If I want to go back to the early days of the pandemic (and, yeah, right now I definitely do not want to), I'll reread Louise Erdrich's "The Sentence." Maybe the first major book to tackle that surreal time, it finds humor and pathos in the life of a bookstore similar to Erdrich's Birchbark Books & Native Arts.

Set amid the activism in Minneapolis in the wake of George Floyd's murder, the book is raw and urgent. It's a time capsule of (and metaphor for) that period when we were wiping down groceries because we didn't understand what was going on and wondered if we ever would.

Although they came later, Elizabeth Strout's "Lucy by the Sea" and Caitlin Shetterly's "Pete and Alice in Maine" also spotlight characters trying to figure out what to do when the pandemic hits. Both also feature privileged people trying to flee COVID-19, unlike Erdrich's characters, who live in the middle of it.

More recently, another kind of "pandemic novel" is less about the circumstances and more about how we adapted to them. When I interviewed Ann Patchett about "Tom Lake," in which adult daughters return to the family farm during the pandemic, she said, "The book would have worked perfectly without the pandemic, but the pandemic just made it a little better. It put a wall around them. That's what I love: anytime a group of people are trapped in some way."

Patchett's not the only one who likes putting unlikely people together. Cathleen Schine's "Künstler in Paradise" doesn't have much to do with the virus, but its drama — a ne'er-do-well moves in with his grandmother to keep out of trouble — is set up by the pandemic.

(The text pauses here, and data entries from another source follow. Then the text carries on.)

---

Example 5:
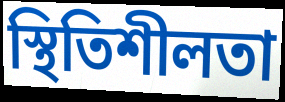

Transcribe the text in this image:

স্থিতিশীলতা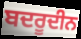
ਬਦਰੂਦੀਨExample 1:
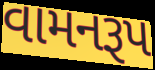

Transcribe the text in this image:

વામનરૂપ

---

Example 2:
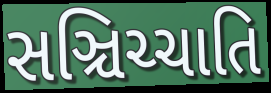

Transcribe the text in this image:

સઞ્ચિચ્ચાતિ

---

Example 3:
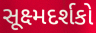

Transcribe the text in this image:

સૂક્ષ્મદર્શકો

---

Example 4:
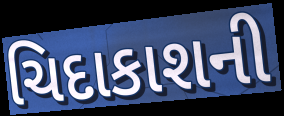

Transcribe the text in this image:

ચિદાકાશની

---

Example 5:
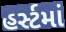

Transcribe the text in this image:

હર્સ્ટમાં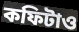
কফিটাওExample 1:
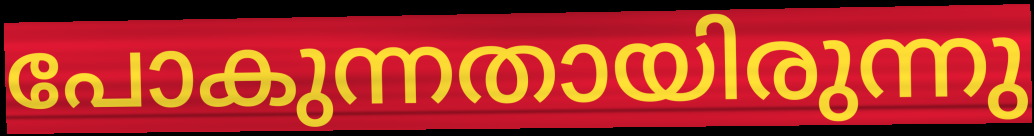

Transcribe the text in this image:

പോകുന്നതായിരുന്നു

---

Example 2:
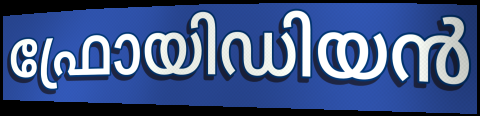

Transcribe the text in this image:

ഫ്രോയിഡിയൻ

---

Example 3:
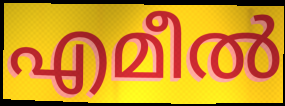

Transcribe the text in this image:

എമീൽ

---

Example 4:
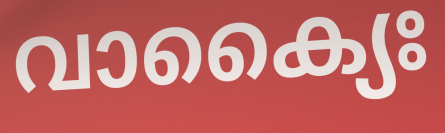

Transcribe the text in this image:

വാക്യൈഃ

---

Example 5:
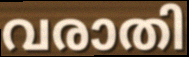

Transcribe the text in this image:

വരാതി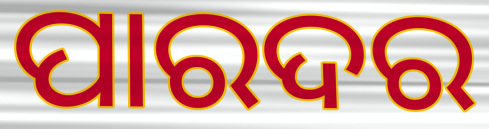
ପାରଦର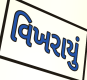
વિખરાયું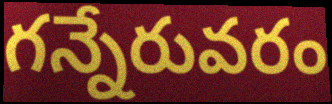
గన్నేరువరం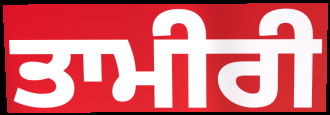
ਤਾਮੀਰੀ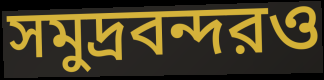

That's also true of Curtis Sittenfeld's "Romantic Comedy," which she began pre-COVID but has said she thought would feel more real if she incorporated it. Halfway through, the pandemic hits and its main characters decide to cohabitate — something they might not have done in a less-charged time. Sittenfeld explores how being "trapped" fosters intimacy and puts pressure on a new relationship.

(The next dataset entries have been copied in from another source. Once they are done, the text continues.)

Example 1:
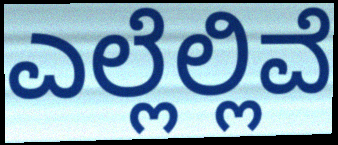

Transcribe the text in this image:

ಎಲ್ಲೆಲ್ಲಿವೆ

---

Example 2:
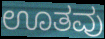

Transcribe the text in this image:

ಊತವು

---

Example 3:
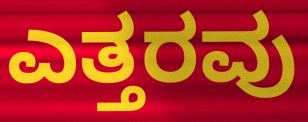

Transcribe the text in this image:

ಎತ್ತರವು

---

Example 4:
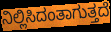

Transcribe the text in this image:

ನಿಲ್ಲಿಸಿದಂತಾಗುತ್ತದೆ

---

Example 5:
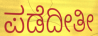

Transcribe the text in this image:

ಪಡೆದೀತೀ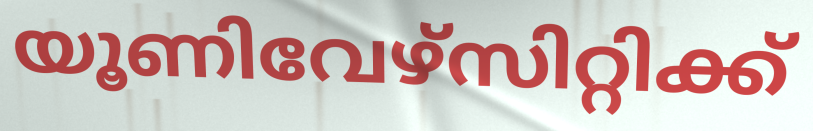
യൂണിവേഴ്സിറ്റിക്ക്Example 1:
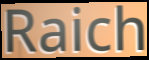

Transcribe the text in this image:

Raich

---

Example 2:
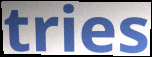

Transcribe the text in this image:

tries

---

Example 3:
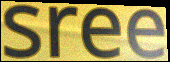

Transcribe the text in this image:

sree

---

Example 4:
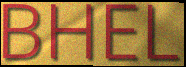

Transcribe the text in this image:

Laura Lippman uses the pandemic to build suspense in "Prom Mom." Each scene in the thriller (about a couple who knew each other under unfortunate circumstances in high school and reconnect many years later) is given a date, beginning before the pandemic. But as 2020 draws closer, Lippman encourages us to wonder how the characters will react.

Like Sittenfeld, she could have set her book earlier to avoid the pandemic (in the same way horror movies always happen where there's no cellphone service), but the virus raises the stakes. For instance, will a guy whose wife is a doctor stop sleeping around because he knows he'll pass along to his wife any germs he picks up? (Spoiler alert: Nope.)

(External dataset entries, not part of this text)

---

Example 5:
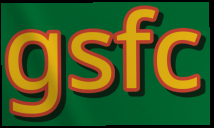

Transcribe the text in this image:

gsfcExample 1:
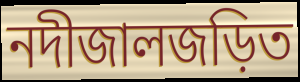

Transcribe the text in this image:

নদীজালজড়িত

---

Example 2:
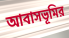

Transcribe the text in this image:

আবাসভূমির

Even books that don't mention the pandemic grapple with it. The anti-Asian prejudice that fuels Celeste Ng's "Our Missing Hearts" echoes the bigotry exhibited when haters blamed China for the virus, even though the book doesn't cite COVID. And Silas House's "Lark Ascending" takes place in the isolated, suspicious aftermath of a pandemic that feels familiar, even if it's not our pandemic.

That's probably the future of "pandemic novels." Books about prevaccine days will date quickly but books about what — if anything — we have learned never will.